The IMF said that despite not "support of the euro Member States and the ECB, market participants remain convinced that a lasting solution is at hand".


He said in a staff report that the results of any political decision would be "unpredictable" and that the euro-zone needed money more private in support of the "most vulnerable" of his "still-frail banks."


The Fund has recommended that the European financial stability facility (EFSF) have increased in size and allowed to buy debt on the secondary market, as a means to mitigate the threat of contagion of the peripheral States of the euro area.


He also said the indispensable to the adoption of the much stronger economic governance of the euro area. "We need more not less Europe," said Mr. Everaert.


Markets she said Tuesday, and the fears of mounting that politicians cannot resolve the sliding equities sent eurozone debt crisis Monday.
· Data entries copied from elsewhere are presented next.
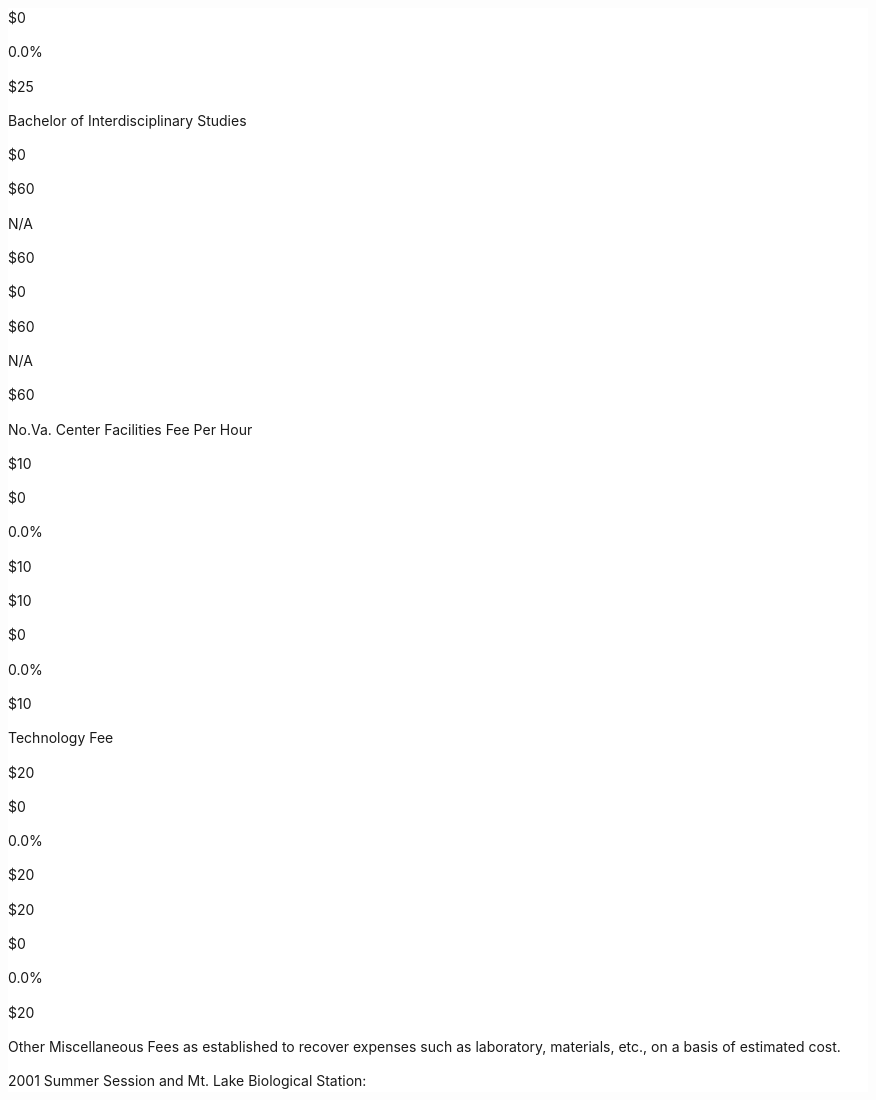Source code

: $0

0.0%

$25

Bachelor of Interdisciplinary Studies

$0

$60

N/A

$60

$0

$60

N/A

$60

No.Va. Center Facilities Fee Per Hour

$10

$0

0.0%

$10

$10

$0

0.0%

$10

Technology Fee

$20

$0

0.0%

$20

$20

$0

0.0%

$20

Other Miscellaneous Fees as established to recover expenses such as laboratory, materials, etc., on a basis of estimated cost.

2001 Summer Session and Mt. Lake Biological Station:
The FTSE 100 gained 0. 65pc, the Germany DAX 1. 1pc, France CAC 1. 2pc, the Spain Ibex 1pc and Italy MIB 1. 9pc.


However, traders said the rebound was lowest in the belief that the liquidation were exaggerated and the fear is that jitters on a dangerous rift in Europe, top of the criticism of the euro Thursday the advance on the Greece can trigger falls further.


The Summit should attempt to complete a second round of aid for the Greece, a value of €110bn, but nations are divided on how to structure it and comments of Angela Merkel, German Chancellor Tuesday that the Summit will not be the last step in the resolution of the debt of the Greece crisis did not help sentiment.


The the euro fell against the dollar, after she said in a joint press conference with the President of Russian Dmitry Medvedev: "additional steps will be necessary and not simply a spectacular event that fixes everything." Which takes political responsibility seriously knows that such a dramatic step will not happen. »


To solve the problems of the Greece once and for all, the euro area need to consider options to reduce its debt and increase its competitiveness, said.


"Europe is unthinkable without the euro, and therefore it is worth of effort responsible for really solve the problems in the same root", she said.


Russian President says financial woes of the euro area is not a fault of the euro, but a result he used by countries to the uneven economy.


"The main euro today is a problem that a strong and respectable currency serves the countries with very different levels of the economy, said Medvedev." "It never happened in the history of humanity."